After enjoying WEB Griffin's Honor Bound, I moved on to the second novel in this series of three, Blood and Honor. This novel continues the plotline in a highly parallel fashion. Once again, it is set in 1943, in Argentina at the height of WW II. The Germans are coming to the realization that they probably are not going to win the war, and are preparing for the worst- that there will be serious reparations like at the end of the first World War. The plan is to secretly smuggle out some serious cash, and hide it for later use.

The main protagonist is Clete Frede, the almost retired Marine who has a fortune in both the US as the heir apparent to an oil fortune, and in Argentina as the heir apparent to his father's fortune which includes sizable land holdings. Once again, the Germans are sending in a supply ship to aid their Southern Atlantic submarine fleet that has menaced British and American shipping (apparently both Axis & Allies were trading with the Argentinians for wool, beef, and other staple products during the war).

While much of the storyline sounds very similar, this is a completely different novel. In a major (WARNING: Plot Spoiler!) twist, Clete's father gets assassinated very early on, giving Clete a huge inheritance, and a struggle as he delves into his father's life and gets the know the man he barely knew. Also, his girlfriend, Dorotea, announces she is pregnant. Much of the middle of the novel focuses on the pomp, circumstance, and ritual surrounding the funeral, and the planning of the wedding (an interesting point/counterpoint of life and death).

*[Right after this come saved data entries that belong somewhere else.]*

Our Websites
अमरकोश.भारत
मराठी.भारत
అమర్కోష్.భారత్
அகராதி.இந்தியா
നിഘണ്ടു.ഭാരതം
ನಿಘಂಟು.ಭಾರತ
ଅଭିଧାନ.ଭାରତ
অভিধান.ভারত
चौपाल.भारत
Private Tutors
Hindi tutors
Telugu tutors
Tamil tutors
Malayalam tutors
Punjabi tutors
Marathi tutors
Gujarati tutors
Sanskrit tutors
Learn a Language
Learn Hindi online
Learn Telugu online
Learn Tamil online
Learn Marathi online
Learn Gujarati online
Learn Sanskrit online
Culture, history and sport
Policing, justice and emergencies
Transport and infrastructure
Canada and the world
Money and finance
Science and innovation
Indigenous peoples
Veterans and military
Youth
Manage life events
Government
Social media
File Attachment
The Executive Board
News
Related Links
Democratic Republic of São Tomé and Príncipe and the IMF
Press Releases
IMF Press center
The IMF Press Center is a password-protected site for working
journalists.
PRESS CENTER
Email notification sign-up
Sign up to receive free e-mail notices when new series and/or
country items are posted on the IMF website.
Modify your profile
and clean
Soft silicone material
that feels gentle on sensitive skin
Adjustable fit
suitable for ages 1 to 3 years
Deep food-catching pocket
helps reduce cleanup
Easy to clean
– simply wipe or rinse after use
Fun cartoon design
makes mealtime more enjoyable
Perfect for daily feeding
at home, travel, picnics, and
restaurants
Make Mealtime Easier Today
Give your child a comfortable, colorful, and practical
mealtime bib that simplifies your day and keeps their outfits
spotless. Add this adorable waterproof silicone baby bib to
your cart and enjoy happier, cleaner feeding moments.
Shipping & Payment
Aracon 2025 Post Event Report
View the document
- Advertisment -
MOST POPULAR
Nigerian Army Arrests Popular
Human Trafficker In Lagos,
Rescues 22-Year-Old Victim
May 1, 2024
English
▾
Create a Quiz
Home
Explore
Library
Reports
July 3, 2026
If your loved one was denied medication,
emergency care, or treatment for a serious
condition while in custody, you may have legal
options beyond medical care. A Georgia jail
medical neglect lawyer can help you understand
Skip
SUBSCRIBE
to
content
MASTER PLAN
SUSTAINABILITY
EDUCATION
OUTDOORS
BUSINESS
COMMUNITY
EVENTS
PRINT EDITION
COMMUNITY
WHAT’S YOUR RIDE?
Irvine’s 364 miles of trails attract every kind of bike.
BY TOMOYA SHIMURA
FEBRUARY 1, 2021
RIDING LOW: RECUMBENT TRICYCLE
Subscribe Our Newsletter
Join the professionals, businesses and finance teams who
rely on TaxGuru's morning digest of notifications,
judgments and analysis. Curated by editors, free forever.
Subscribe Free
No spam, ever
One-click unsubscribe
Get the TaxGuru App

It turns out that the father was also involved in planning a coup d'etat, and this comes to fruition in Blood and Honor as well (it would appear that Argentina has more regime changes than most other countries...).

Don't think that this book doesn't have any military content. Clete still works for the OSS, and is involved with planning and executing the mission of finding the disguised sub tender. To that end, he needs a plane. In typical military fashion, the hardware he wants (this) isn't available, but he gets something "just as good," (this, which you can see is a lot bigger) which ends up presenting its own set of challenges as he has no experience in the larger plane, and it's too big for the improvised dirt runway. Finally, at the end, just when I expected the sinking of the ship, this novel goes off in a Godfather direction, and goes for revenge in a matter of fact way.

This longish novel did take me a while to get through. It's also a little confusing as there are several lengthy formal names both of Spanish and German derivation that did slow me down at times (especially the German ones). It is an enjoyable break from the traditional war novel genre, yet it incorporates some of the essential elements and quite simply defies a neat category.
The prose is especially strong, with crisp details that paint a descriptive picture in a concise fashion which is one of Griffin's signature items. This author also incorporates, in italics, the individual characters thoughts that combine in both the third person, and first person point of view simultaneously, which few other authors even attempt, and even fewer successfully pull off. At times I feel like this Honor Bound Series is like reading a script for a television mini series, and I can't wait to read the conclusion, Secret Honor.